Your employer needs to set up and run the scheme which involves making deductions each time they run payroll. The donation will be taken from employees’ pay before tax but after National Insurance.

The donations are then sent to a Payroll Giving agency who then pass them on to the chosen charities.

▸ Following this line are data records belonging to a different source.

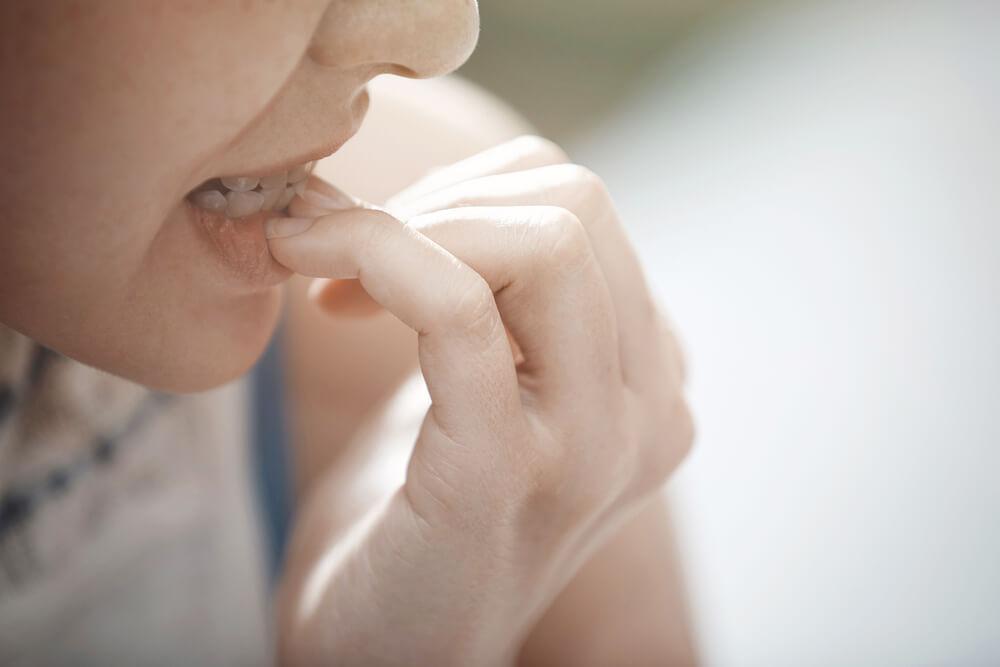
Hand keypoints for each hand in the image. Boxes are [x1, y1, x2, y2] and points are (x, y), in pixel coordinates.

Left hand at [267, 136, 692, 664]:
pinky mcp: (504, 475)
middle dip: (438, 201)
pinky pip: (458, 309)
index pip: (583, 208)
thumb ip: (511, 302)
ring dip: (403, 226)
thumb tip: (458, 185)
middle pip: (574, 204)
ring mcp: (593, 449)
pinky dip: (376, 259)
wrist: (385, 655)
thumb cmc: (420, 519)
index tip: (379, 246)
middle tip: (347, 257)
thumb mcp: (489, 390)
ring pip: (539, 240)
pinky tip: (315, 286)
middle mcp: (651, 413)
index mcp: (652, 382)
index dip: (466, 196)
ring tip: (329, 278)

  • Charities Aid Foundation (CAF) 
    • Most used provider in the UK
    • Charges 4% administration fees on donations (this can be covered by the employer and is a tax deductible cost)
    • Can't set up a monthly % of salary (have to work out the amount to donate)
    • No impact reporting 
  • Tyve is an effective giving non-profit that aims to promote workplace giving to effective charities 

Tax relief

The tax relief you get depends on the rate of tax you pay. To donate £1, you pay:

  • 80p if you’re a basic rate taxpayer
  • 60p if you’re a higher rate taxpayer
  • 55p if you’re an additional rate taxpayer

The tax relief you get is different if you live in Scotland. To donate £1, you pay:

  • 81p if you’re a starter rate taxpayer
  • 80p if you’re a basic rate taxpayer
  • 79p if you’re a intermediate rate taxpayer
  • 59p if you’re a higher rate taxpayer
  • 54p if you’re a top rate taxpayer
  • Overview of UK Income Tax & Donations

From Tax Policy Associates 

Payroll giving vs Gift Aid

Payroll

You earn £60,000 per year (making your marginal tax band 40%). You donate £1,500 through payroll giving. Your take-home pay only reduces by £900. (From £43,849.40 to £42,949.40, assuming no other deductions).

Gift Aid

You earn £60,000 per year (making your marginal tax band 40%). You donate £1,200 to a charity after you've been paid. The charity can claim 25% from the government, giving them £1,500. And you can claim a tax rebate of £300 (1500 * 0.2), meaning you are only out-of-pocket £900.

Comparison

  • Both benefit you and the charity the same
  • Both reduce your 'income' for the purposes of tax 
  • With Gift Aid, the charity needs to take the step of actually making the claim from the government for the 25% top up.
  • With Gift Aid, you need to go through the step of claiming your tax rebate, including keeping track of how much you have donated throughout the year.